Are you taking your ministry too seriously? You might be, if you feel the pressure to make it all work, and get frustrated and irritable when people don’t get it. Or you feel that if you just tried harder, everything would go better. Edwin Friedman used to say, “seriousness is a sign of anxiety.” And anxiety is contagious. Serious, anxious leaders can get in the way of the results they hope for.
Calm is Contagious
The good news is, calm is also contagious. When the leader can lighten up and calm down, the atmosphere changes automatically. People respond differently to a calm leader. They have a greater sense of possibility, and they want to be part of what’s going on.
I sang in a church choir when I was in college, at First Presbyterian Church of Berkeley. The director, David Morales, was young, but he was an excellent director and a good leader. He was simply calm.
I knew nothing about the internal church politics at the time or staff relations. At 19 I didn’t care about those things. But here’s what I noticed: He expected more from us than we thought we could do. At the same time, he never got upset, even when things didn’t go well. He smiled often.
It was a pleasure to attend rehearsals and to sing every week and to take part in the special programs we put on. I sang The Messiah with orchestra for the first time under his direction. I recently discovered that decades later he is still conducting choral music in the Bay Area.
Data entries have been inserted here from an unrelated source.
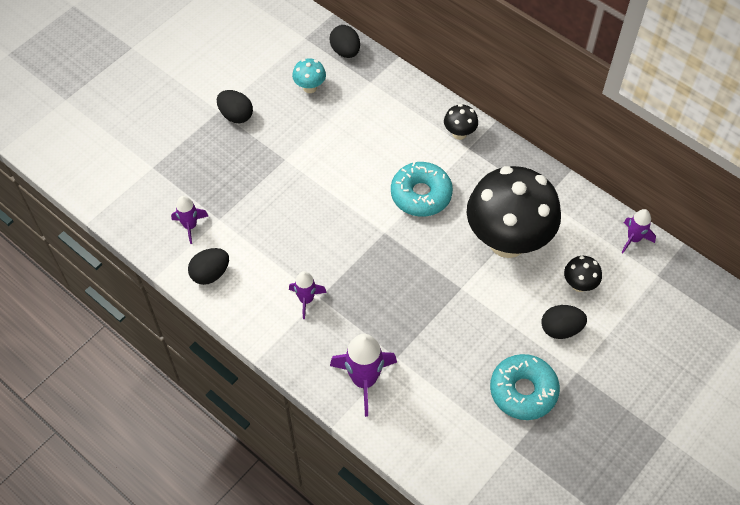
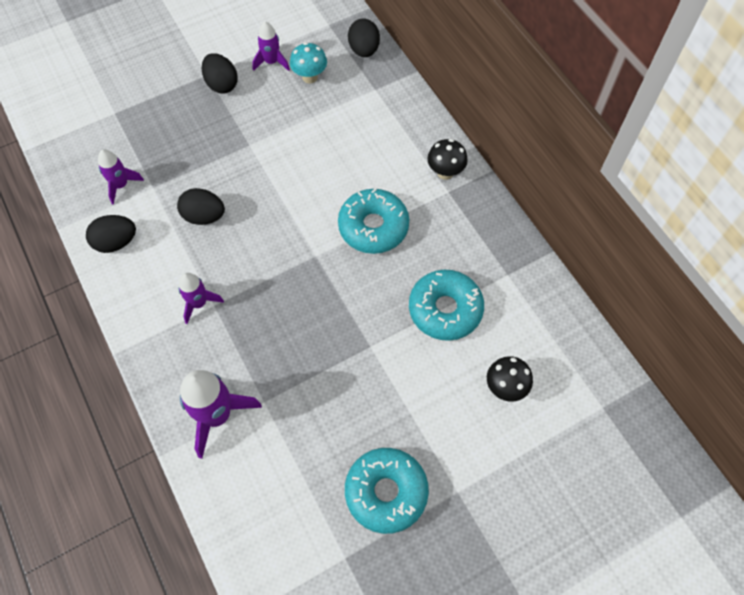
camera: 20 degrees right, 5 degrees up
black mushroom [467,166,561,258] -> turquoise donut [409,270,484,341]
black egg [541,305,587,339] -> black egg moved to [177,188,225,225]
purple rocket [621,209,656,253] -> purple rocket moved to [252,21,290,71]

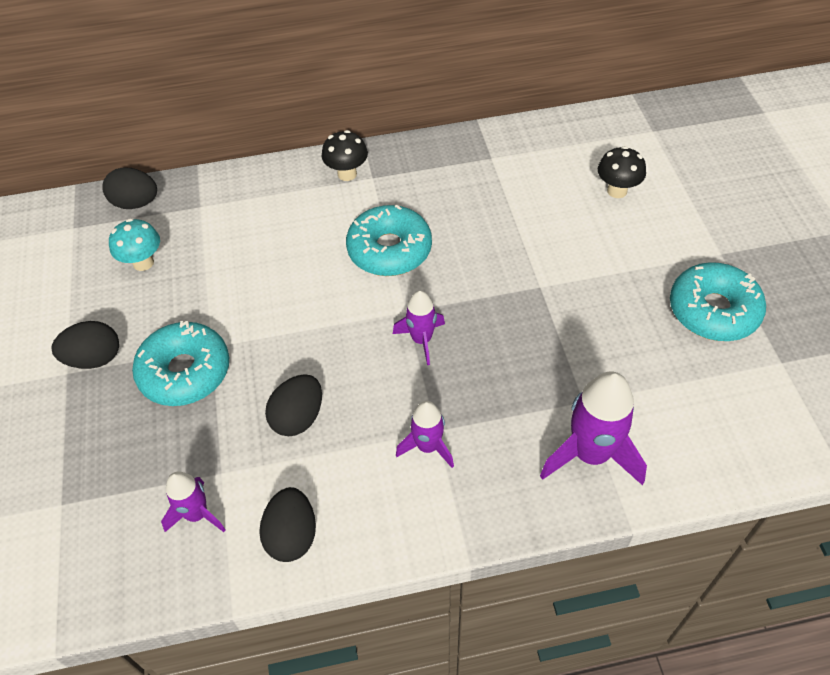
camera: 70 degrees left, 10 degrees down
purple rocket [252,21,290,71] -> purple rocket moved to [393,291,445,365]
turquoise donut [409,270,484,341] -> turquoise donut moved to [132,321,229,406]

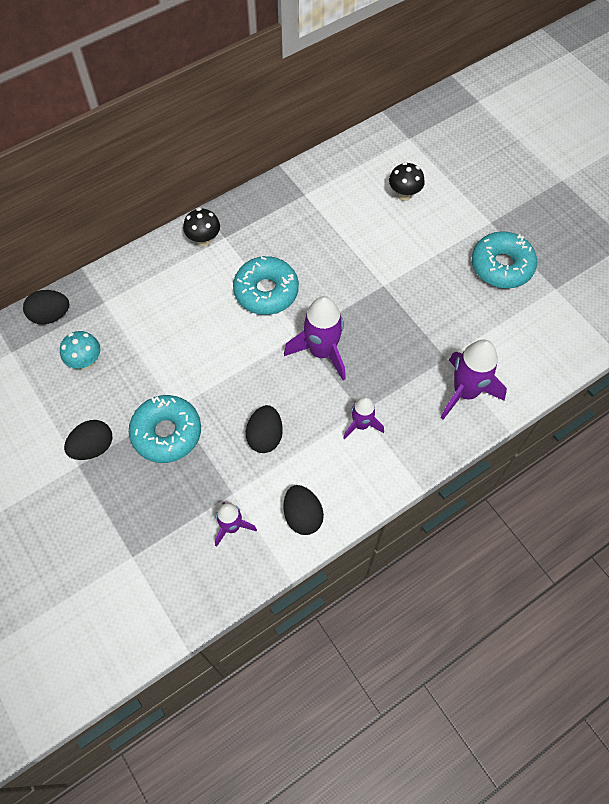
camera: 25 degrees left, 10 degrees up
purple rocket [393,291,445,365] -> purple rocket [284,296,346,380], size x1.70

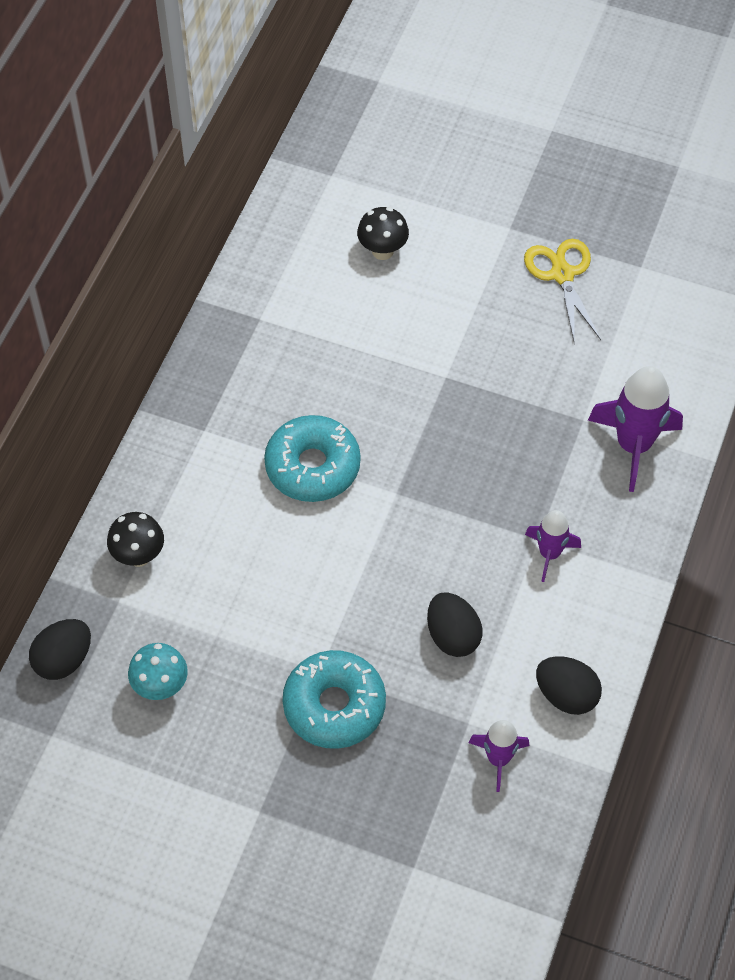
camera: 35 degrees left, 5 degrees down
black egg [64,420,112,460] -> none
black mushroom [183,208,220,247] -> black mushroom moved to [107,512,164,567]
purple rocket [284,296,346,380] -> none
turquoise donut [472,231,537,288] -> yellow scissors [524,239,601,345]

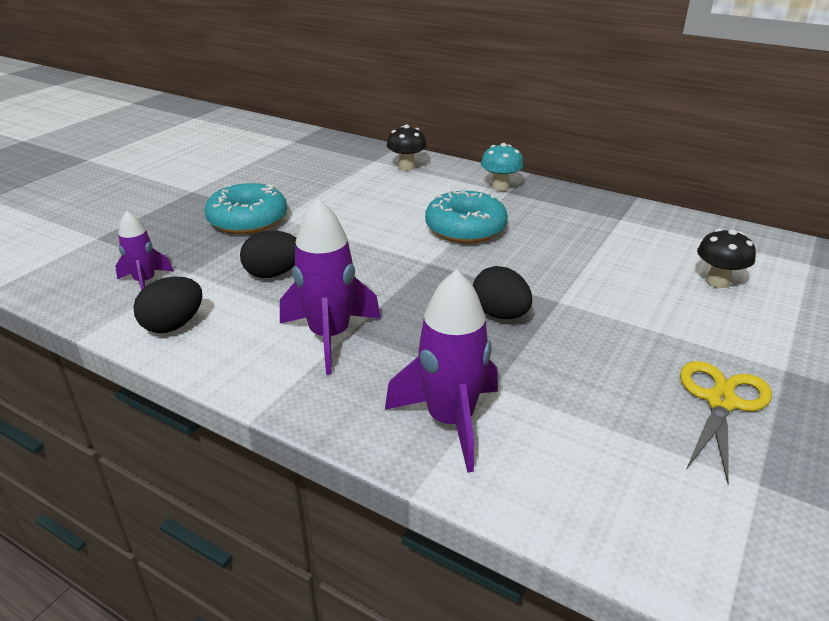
camera: 100 degrees right, 25 degrees down
black egg [29,619,91,680] -> black egg moved to [473,266,532,319]
turquoise mushroom [128,643,188,700] -> turquoise mushroom moved to [481,143,524,191]
yellow scissors [524,239,601,345] -> yellow scissors turned 60 degrees counterclockwise [680,361,772,484]
purple rocket [525,510,581,582] -> purple rocket [280,198,381,375], size x1.70

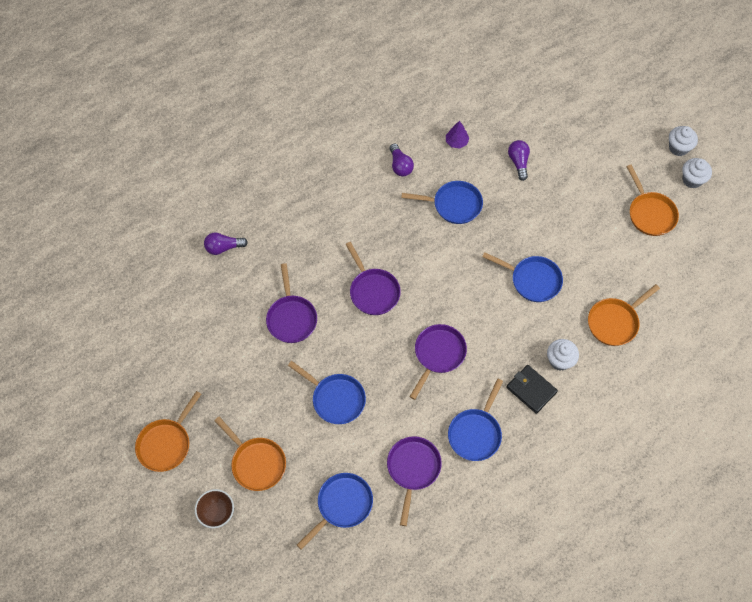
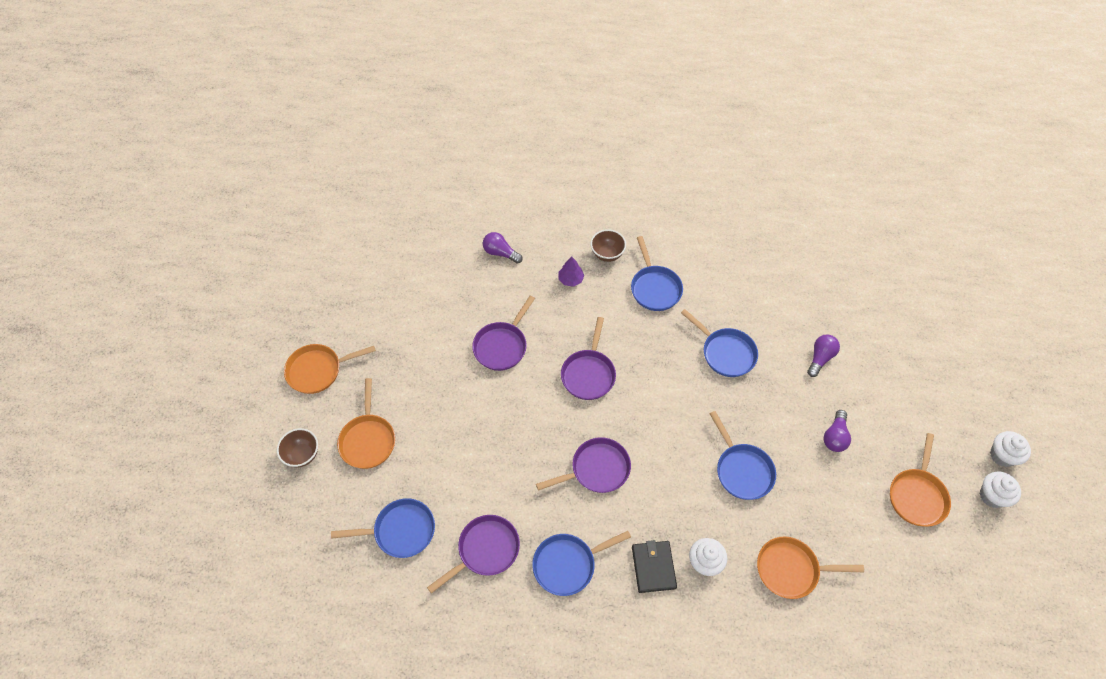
camera: 40 degrees right, 5 degrees down
blue pan [288,361,366,424] -> blue pan moved to [631,236,683,311]
purple light bulb [389,143,414,177] -> purple light bulb moved to [824,410,851,452]
purple tree [446,121,470,149] -> purple tree moved to [559,256,584,287]
none -> brown bowl [590,229,626,262]

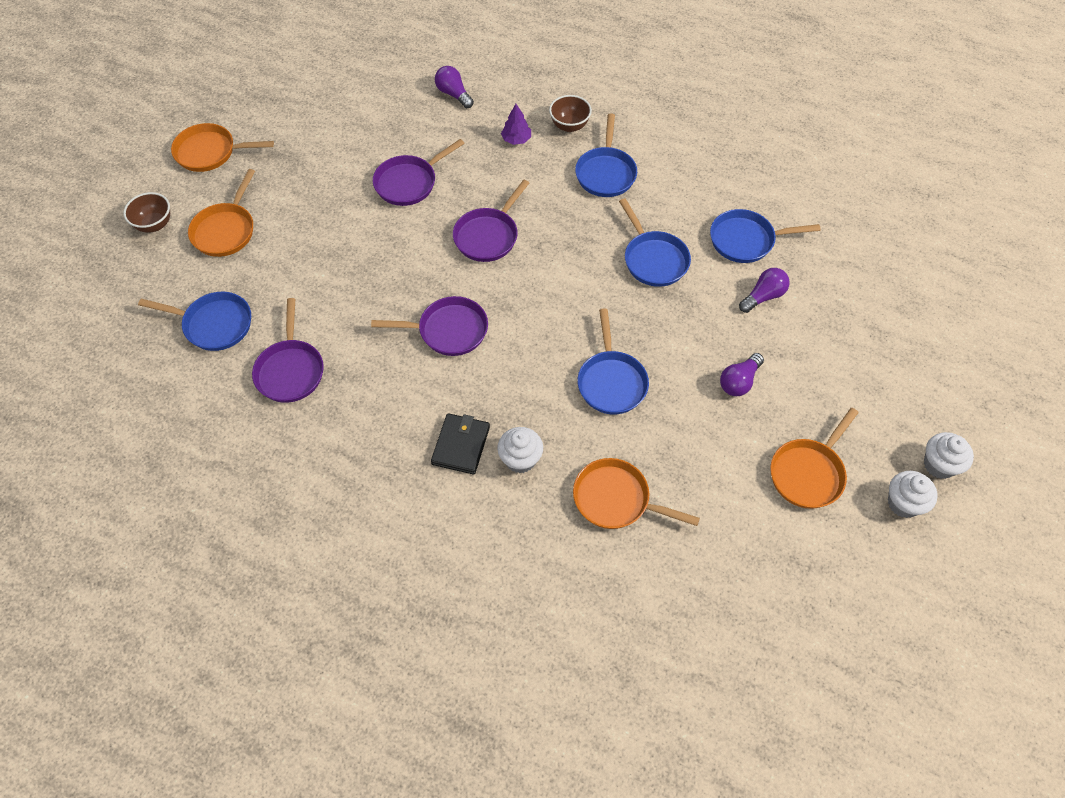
camera: 20 degrees right, 0 degrees up
purple pan [427,515,520,594] -> purple pan turned 105 degrees clockwise [252,298,324,403]
blue pan [532,531,631,596] -> blue pan moved to [710,209,821,263]

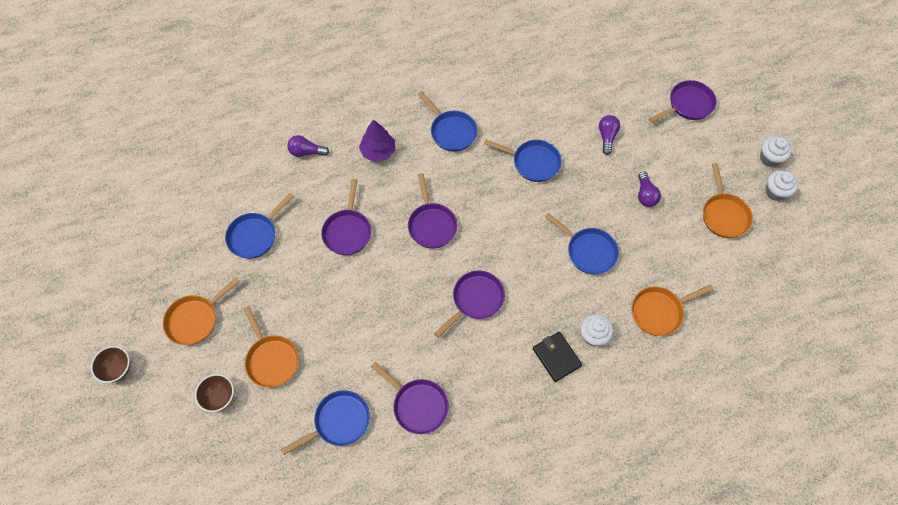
camera: 45 degrees left, 5 degrees up
purple tree [501,104,531,145] -> purple tree [359,120,395,162], size x1.51
brown bowl [549,95,592,132] -> brown bowl moved to [91,346,130,383]
blue pan [710,209,821,263] -> blue pan moved to [225,193,294,259]
none -> purple pan [649,80,717,123]

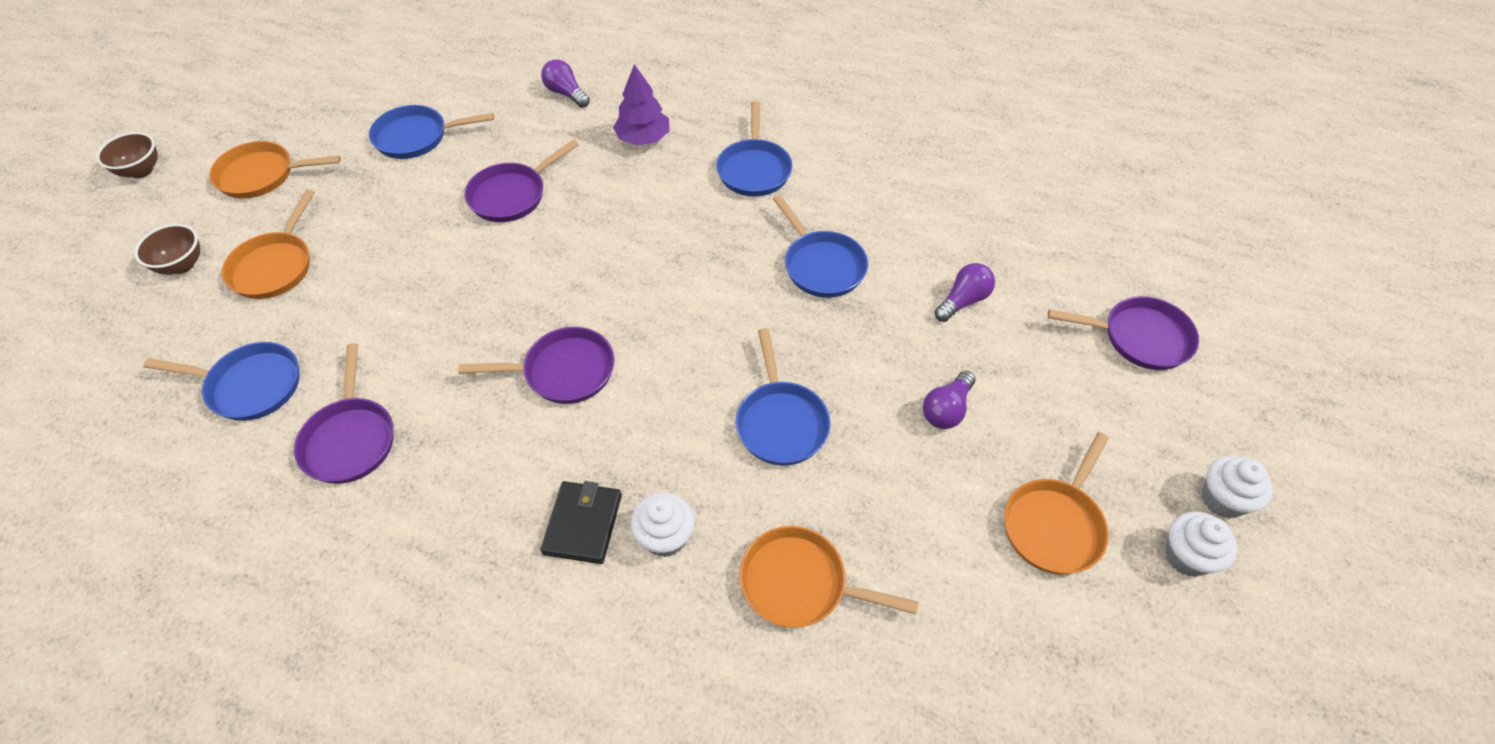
camera: 40 degrees right, 10 degrees down
purple pan [408,173,457,249] -> none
A deep sense of trust in God’s work can help church leaders take their own work less seriously. You know it’s not all about you, and not all up to you. Here are some key benefits to living out of that trust:
1. You realize your strengths are part of the whole
2. You realize your weaknesses will not make it all fall apart.
3. Others will instinctively sense your calm.
4. You can recover more quickly from your mistakes or organizational setbacks.
5. You can have more fun at work, from rehearsals to staff meetings to worship (and so can those you work with).
Of course you want more for your people than is currently true – the best leaders know what their vision for the future is. But they also hold those hopes in an open hand. They don’t get caught up in frustration. They don’t take the setbacks and challenges personally (on a good day, at least). They trust that God is up to something beyond what they can see.